Your instructions »
Please continue the article about antibiotics in poultry feed, starting after its last sentence.

Major Poultry Farms Routinely Feed Antibiotics To Chickens

The manner in which drugs are being given to poultry shows that “this could be an even larger piece of the antibiotic-resistance problem than I had thought.”
- Donald Kennedy, former FDA commissioner

Reuters reviewed more than 320 documents generated by six major poultry companies during the past two years. Called “feed tickets,” the documents are issued to chicken growers by the mills that make feed to poultry companies’ specifications. They list the names and grams per ton of each “active drug ingredient” in a batch of feed. They disclose the FDA-approved purpose of each medication. And they specify which stage in a chicken’s roughly six-week life the feed is meant for.

(Page images and extracted text)

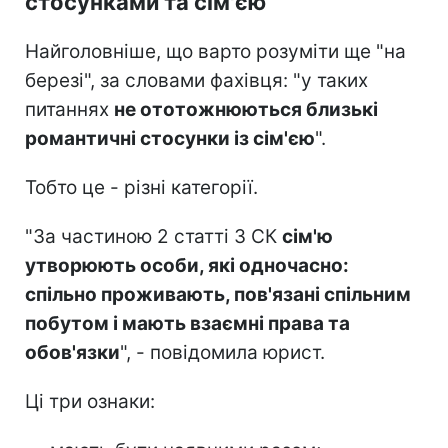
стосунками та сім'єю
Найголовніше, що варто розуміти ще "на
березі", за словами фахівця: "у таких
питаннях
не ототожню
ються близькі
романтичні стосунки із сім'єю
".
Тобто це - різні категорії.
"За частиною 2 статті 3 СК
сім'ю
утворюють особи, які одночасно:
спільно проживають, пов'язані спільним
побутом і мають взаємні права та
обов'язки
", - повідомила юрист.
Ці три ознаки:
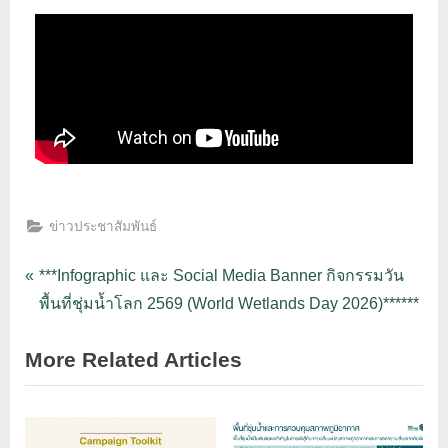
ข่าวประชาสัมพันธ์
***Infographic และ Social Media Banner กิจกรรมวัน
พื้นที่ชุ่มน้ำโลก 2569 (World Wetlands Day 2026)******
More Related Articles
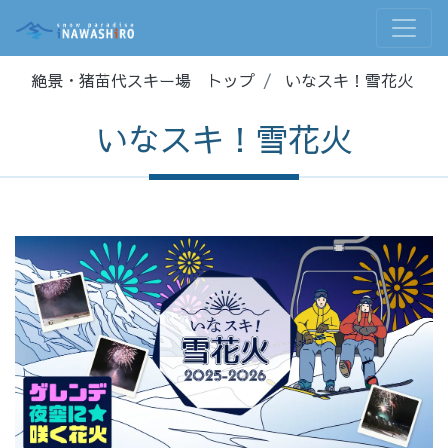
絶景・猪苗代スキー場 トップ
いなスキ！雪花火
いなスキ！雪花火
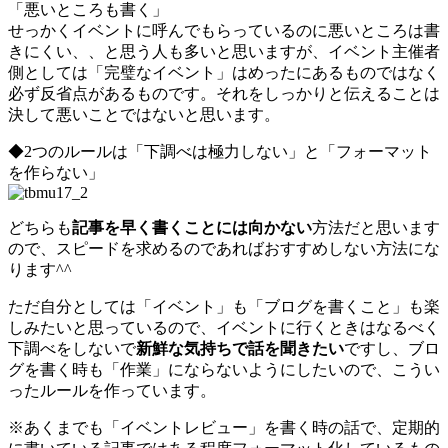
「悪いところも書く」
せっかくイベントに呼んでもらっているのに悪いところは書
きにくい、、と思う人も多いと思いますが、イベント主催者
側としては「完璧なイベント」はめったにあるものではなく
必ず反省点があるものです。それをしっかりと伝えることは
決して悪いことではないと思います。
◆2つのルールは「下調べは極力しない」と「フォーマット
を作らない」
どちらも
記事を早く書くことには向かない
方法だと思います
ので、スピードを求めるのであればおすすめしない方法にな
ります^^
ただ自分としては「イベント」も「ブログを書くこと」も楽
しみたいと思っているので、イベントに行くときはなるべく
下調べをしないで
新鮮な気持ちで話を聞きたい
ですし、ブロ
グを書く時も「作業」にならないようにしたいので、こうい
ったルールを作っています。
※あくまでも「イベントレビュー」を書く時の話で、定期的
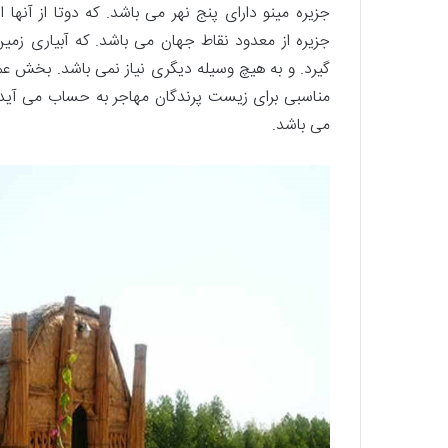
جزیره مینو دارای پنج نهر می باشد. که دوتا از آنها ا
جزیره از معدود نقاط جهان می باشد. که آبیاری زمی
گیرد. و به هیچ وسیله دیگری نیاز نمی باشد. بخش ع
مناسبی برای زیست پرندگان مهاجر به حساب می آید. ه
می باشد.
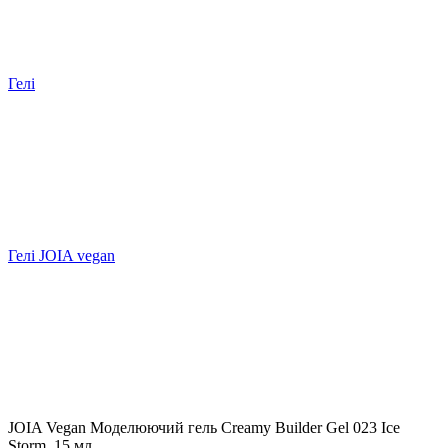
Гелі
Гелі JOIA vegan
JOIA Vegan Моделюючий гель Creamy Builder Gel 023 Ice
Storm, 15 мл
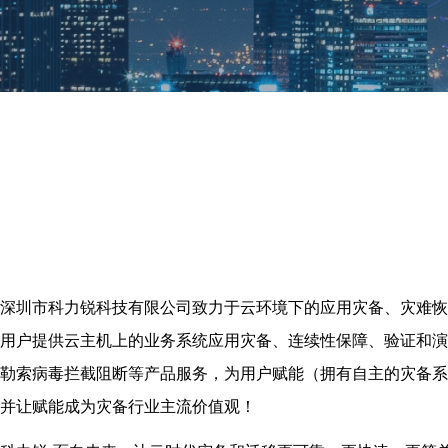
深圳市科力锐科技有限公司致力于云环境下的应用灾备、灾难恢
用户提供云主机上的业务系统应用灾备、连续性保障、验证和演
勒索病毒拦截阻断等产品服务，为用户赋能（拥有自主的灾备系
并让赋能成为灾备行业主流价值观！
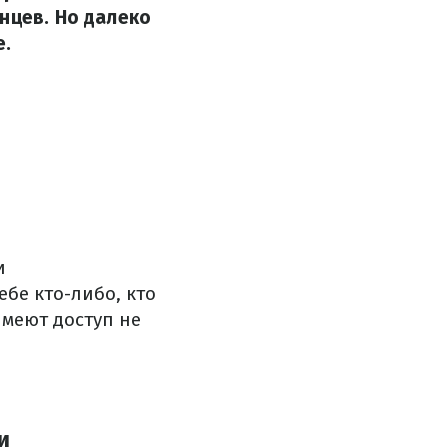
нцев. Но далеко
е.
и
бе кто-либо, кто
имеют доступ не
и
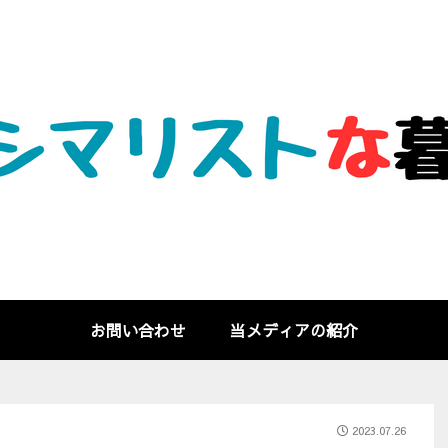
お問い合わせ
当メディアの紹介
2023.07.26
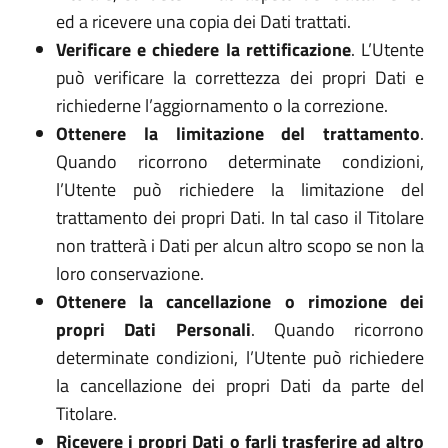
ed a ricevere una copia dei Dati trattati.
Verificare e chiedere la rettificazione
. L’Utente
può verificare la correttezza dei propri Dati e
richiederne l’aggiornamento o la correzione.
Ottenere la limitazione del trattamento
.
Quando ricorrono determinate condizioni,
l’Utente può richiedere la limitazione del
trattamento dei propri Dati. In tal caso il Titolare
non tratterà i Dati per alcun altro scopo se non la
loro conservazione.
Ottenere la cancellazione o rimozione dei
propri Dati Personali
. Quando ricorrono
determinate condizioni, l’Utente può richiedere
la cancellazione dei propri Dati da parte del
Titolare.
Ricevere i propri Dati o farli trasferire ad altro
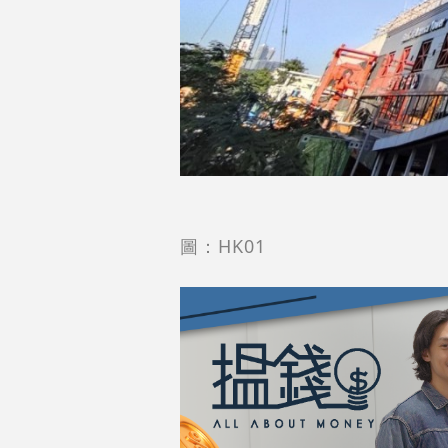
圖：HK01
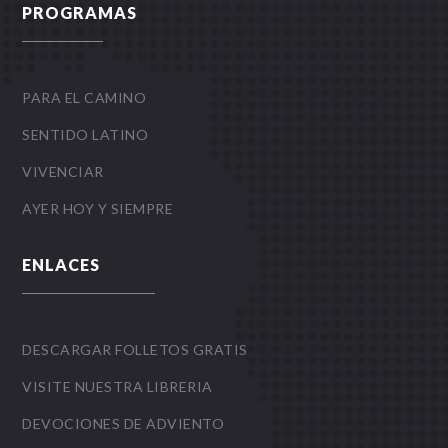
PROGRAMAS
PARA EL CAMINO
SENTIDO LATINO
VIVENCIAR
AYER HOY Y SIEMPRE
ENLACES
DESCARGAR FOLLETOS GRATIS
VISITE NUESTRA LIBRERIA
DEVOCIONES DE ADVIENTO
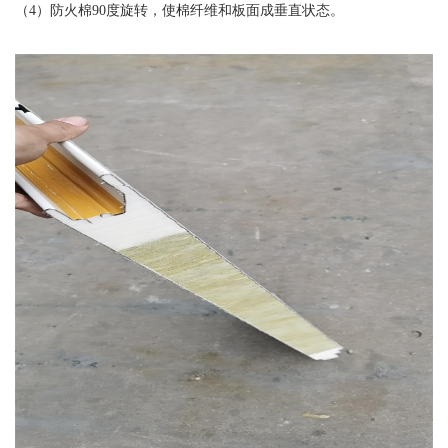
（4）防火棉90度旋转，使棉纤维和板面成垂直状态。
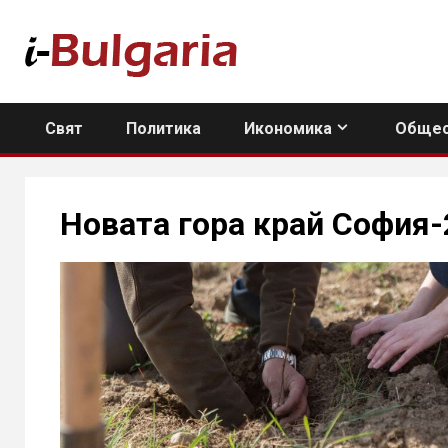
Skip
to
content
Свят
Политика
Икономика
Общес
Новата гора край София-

Exercise result »
The feed tickets examined represent a fraction of the tens of thousands issued annually to poultry farms run by or for major producers. The confidential information they contain nonetheless extends well beyond what the U.S. government knows. Veterinary use of antibiotics is legal and has been rising for decades. But U.S. regulators don’t monitor how the drugs are administered on the farm – in what doses, for what purposes, or for how long. Made public here for the first time, the feed documents thus provide unique insight into how some major players use antibiotics. Read the report:
Reuters investigation: farmaceuticals report


Karen Davis commented on the Reuters Investigation on The Huffington Post

Thank you for this informative report. I have written about all of this and more in my book Prisoned Chickens, Poisoned Eggs: An Inside Look at the Modern Poultry Industry (1996; revised & updated 2009). The poultry industry cannot be cleaned up either physically or ethically. It can only be rejected by people who have compassion for these poor birds and who truly care about what they put into their bodies. Misery is NOT a health food and no creatures on the planet are more miserable and abused than chickens and turkeys.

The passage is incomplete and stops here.